The field external doesn’t necessarily be a flat structure. This is a more advanced example:

{
  "external": {
    "tenantId" : 23,
    "company": "shoe company",
    "projectId": 34,
    "project": "business development",
    "daysOpen": [
      "Mon",
      "Tue",
      "Wed",
      "Thu",
      "Fri"
    ],
    "products": [
      {
        "brand": "nike",
        "size": 41,
        "sub": "Air MAX"
      },
      {
        "brand": "reebok",
        "size": 43,
        "sub": "Pump"
      }
    ]
  }
}

Attention

Only standard FSCrawler fields can be set outside external field name.

Specifying an elasticsearch index

By default, fscrawler creates document in the index defined in the _settings.yaml file. However, using the REST service, it is possible to require fscrawler to use different indexes, by adding index=YOUR_INDEX in the form data:

echo "This is my text" > test.txt
curl -F "file=@test.txt" -F "index=my-index" "http://127.0.0.1:8080/fscrawler/_upload"

Enabling CORS

To enable Cross-Origin Request Sharing you will need to set enable_cors: true under rest in your job settings. Doing so will enable the relevant access headers on all REST service resource responses (for example /fscrawler and /fscrawler/_upload).

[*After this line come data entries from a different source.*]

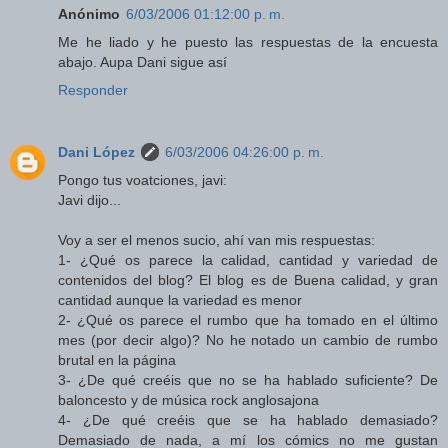
Anónimo
6/03/2006 01:12:00 p. m.
Me he liado y he puesto las respuestas de la encuesta
abajo. Aupa Dani sigue así
Responder
Dani López
6/03/2006 04:26:00 p. m.
Pongo tus voatciones, javi:
Javi dijo...
Voy a ser el menos sucio, ahí van mis respuestas:
1- ¿Qué os parece la calidad, cantidad y variedad de
contenidos del blog? El blog es de Buena calidad, y gran
cantidad aunque la variedad es menor
2- ¿Qué os parece el rumbo que ha tomado en el último
mes (por decir algo)? No he notado un cambio de rumbo
brutal en la página
3- ¿De qué creéis que no se ha hablado suficiente? De
baloncesto y de música rock anglosajona
4- ¿De qué creéis que se ha hablado demasiado?
Demasiado de nada, a mí los cómics no me gustan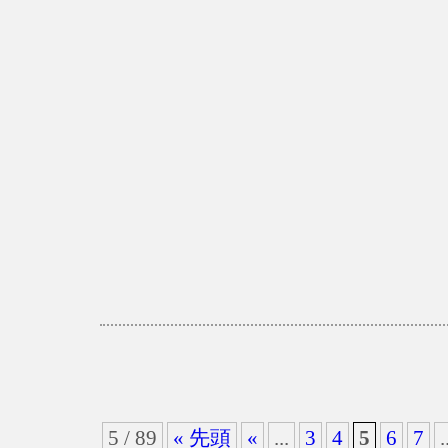
5 / 89
« 先頭
«
...
3
4
5
6
7
.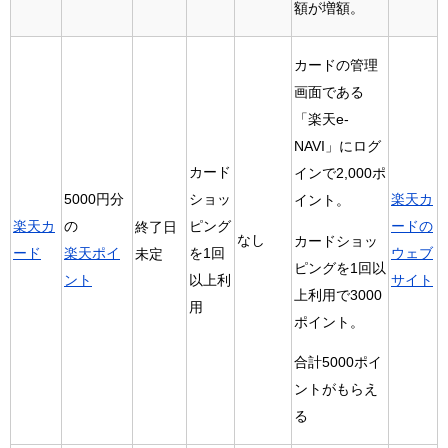
額が増額。
カードの管理
画面である
「楽天e-
NAVI」にログ
カード
インで2,000ポ
5000円分
ショッ
楽天カ
イント。
楽天カ
の
ピング
ードの
終了日
なし
カードショッ
ード
楽天ポイ
を1回
ウェブ
未定
ピングを1回以
ント
以上利
サイト
上利用で3000
用
ポイント。
合計5000ポイ
ントがもらえ
る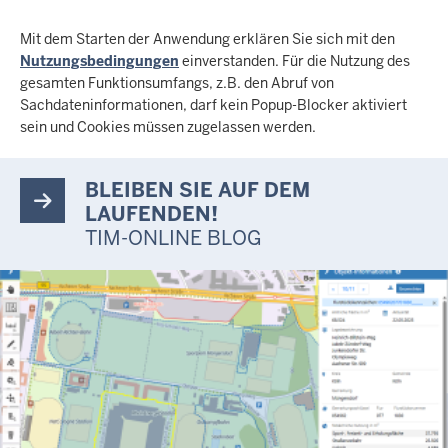
Mit dem Starten der Anwendung erklären Sie sich mit den
Nutzungsbedingungen
einverstanden. Für die Nutzung des
gesamten Funktionsumfangs, z.B. den Abruf von
Sachdateninformationen, darf kein Popup-Blocker aktiviert
sein und Cookies müssen zugelassen werden.
BLEIBEN SIE AUF DEM
LAUFENDEN!
TIM-ONLINE BLOG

You can check if CORS is enabled with:

curl -I http://127.0.0.1:8080/fscrawler/

The response header should contain Access-Control-Allow-* parameters like:

Access-Control-Allow-Origin: *
Access-Control-Allow-Headers: origin, content-type, accept, authorization
Access-Control-Allow-Credentials: true
Access-Control-Allow-Methods: GET, POST, PUT, PATCH, DELETE, OPTIONS, HEAD

REST settings

Here is a list of REST service settings (under rest. prefix)`:

Name Default value Documentation
rest.url http://127.0.0.1:8080/fscrawler Rest Service URL
rest.enable_cors false Enables or disables Cross-Origin Resource Sharing globally for all resources

Tip

Most Local FS settings (under fs.* in the settings file) also affect the REST service, e.g. fs.indexed_chars. Local FS settings that do not affect the REST service are those such as url, update_rate, includes, excludes.

REST service is running at http://127.0.0.1:8080/fscrawler by default.

You can change it using rest settings:

name: "test"
rest:
  url: "http://192.168.0.1:8180/my_fscrawler"

It also means that if you are running more than one instance of FS crawler locally, you can (must) change the port as it will conflict.